Lab 3 - HTML
Due - Tuesday 10/26, 11:59pm
The goal of this assignment is to give you practice with using and processing HTML. You will (1) hand-write an HTML site and (2) write an HTML tag stripper.
Part 1
For Part 1 of this assignment, you will familiarize yourself with HTML by hand-writing a web site. You will develop at least two web pages. The first will provide a Google-like interface where a user can perform a search query. The "Search" button will link to the second page that displays the results of a query. You will not actually be generating results. Instead, your "Search" button can simply link to another page that shows the results for a static query. The goal is really just to design the interface.
For submission, you will copy your HTML files to /home/web/your-user-name/searchsite. This will make your pages available at http://www.cs.usfca.edu/~your-user-name/searchsite.
If you really want to impress me, design a logo for your site!
Part 2
For Part 2 of this assignment, you will further familiarize yourself with HTML by writing a tag stripper. Your program will work as follows:
- Your program will take as input the name of an HTML file stored on disk.
- Your program will open the HTML file and remove all tags found in the document. Tags are anything between a < and >.
- All text occurring in a script element, <script> to </script>, will be removed.
- All text occurring in a style element, <style> to </style>, will be removed.
- href attributes (links appearing in <a> tags) meeting the following criteria will be saved for future processing.
- It must start with http://. This means that you will NOT be
- handling relative links. This is not ideal, but you will not be
- penalized for not dealing with relative links for this assignment.
- It must end with no extension, the extension htm, or the extension
- html. For example, google.nl is valid -- it specifies only the domain.
- The text of the stripped document will be saved to a file text.txt.

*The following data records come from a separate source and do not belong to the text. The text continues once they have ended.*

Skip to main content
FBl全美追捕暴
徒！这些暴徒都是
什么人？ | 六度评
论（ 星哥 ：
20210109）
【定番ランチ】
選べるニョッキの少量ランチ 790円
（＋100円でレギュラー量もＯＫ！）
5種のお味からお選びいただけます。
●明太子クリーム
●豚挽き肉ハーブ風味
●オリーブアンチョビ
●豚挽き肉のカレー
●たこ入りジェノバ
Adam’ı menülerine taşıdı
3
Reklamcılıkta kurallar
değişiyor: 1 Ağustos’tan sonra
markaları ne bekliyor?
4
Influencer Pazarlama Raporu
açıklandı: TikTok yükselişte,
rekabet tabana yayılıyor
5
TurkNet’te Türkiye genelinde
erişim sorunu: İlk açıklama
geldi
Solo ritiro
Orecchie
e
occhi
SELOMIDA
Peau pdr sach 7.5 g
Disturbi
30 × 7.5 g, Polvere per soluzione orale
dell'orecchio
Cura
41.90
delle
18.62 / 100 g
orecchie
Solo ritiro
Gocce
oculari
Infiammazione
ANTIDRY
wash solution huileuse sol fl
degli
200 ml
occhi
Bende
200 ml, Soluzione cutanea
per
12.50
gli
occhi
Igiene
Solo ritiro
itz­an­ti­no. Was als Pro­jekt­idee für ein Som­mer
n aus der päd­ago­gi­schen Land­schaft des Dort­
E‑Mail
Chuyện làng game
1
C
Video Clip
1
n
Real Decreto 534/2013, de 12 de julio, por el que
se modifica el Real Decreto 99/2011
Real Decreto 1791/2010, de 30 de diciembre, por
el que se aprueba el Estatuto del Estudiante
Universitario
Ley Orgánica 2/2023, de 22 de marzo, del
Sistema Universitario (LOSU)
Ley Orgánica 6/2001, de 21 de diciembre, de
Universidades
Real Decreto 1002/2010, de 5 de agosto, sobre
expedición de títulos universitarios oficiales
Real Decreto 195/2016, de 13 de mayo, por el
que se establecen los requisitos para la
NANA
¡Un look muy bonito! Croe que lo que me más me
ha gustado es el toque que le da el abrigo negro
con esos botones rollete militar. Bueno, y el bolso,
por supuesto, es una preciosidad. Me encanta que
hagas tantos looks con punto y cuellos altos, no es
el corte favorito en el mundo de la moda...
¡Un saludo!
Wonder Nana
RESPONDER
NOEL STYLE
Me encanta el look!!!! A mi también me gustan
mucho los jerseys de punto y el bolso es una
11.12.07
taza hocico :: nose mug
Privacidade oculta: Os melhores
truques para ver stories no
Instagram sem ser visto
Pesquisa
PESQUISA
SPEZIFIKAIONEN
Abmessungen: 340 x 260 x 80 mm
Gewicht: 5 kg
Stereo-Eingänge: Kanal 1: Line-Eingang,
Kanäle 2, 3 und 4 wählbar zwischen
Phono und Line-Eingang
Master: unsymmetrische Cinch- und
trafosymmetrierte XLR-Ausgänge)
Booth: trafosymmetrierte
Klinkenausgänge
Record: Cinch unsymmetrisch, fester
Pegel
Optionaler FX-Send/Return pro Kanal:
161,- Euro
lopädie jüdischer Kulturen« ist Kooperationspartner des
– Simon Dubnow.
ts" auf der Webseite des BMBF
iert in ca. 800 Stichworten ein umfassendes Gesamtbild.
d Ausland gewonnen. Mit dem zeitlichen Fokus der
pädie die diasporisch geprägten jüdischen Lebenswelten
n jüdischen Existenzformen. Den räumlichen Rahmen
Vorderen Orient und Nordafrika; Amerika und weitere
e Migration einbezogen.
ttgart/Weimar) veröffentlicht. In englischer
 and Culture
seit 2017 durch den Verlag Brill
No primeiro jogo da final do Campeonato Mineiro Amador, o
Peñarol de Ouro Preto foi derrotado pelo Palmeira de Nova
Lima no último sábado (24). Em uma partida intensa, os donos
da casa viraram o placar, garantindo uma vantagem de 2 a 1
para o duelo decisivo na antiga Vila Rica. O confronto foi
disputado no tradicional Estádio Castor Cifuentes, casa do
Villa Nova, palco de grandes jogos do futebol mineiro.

- The links found in the document will be saved in a file links.txt.
- Your program will be run as follows (where /file/name.html will be replaced with the correct path and filename):
- java -cp tagstripper.jar Driver /file/name.html
As you design your program, keep in mind that you will eventually integrate this code with your Lab 2 code.
Attached are several sample test cases. We will design some similar, simple, test cases and also test your program on several real web pages (e.g., google.com).
Grading (still subject to change...)
- (25 points) HTML page design and implementation.
- (30 points) Program correctly strips tags from HTML documents.
- (25 points) Program correctly extracts links.
- (20 points) Code design.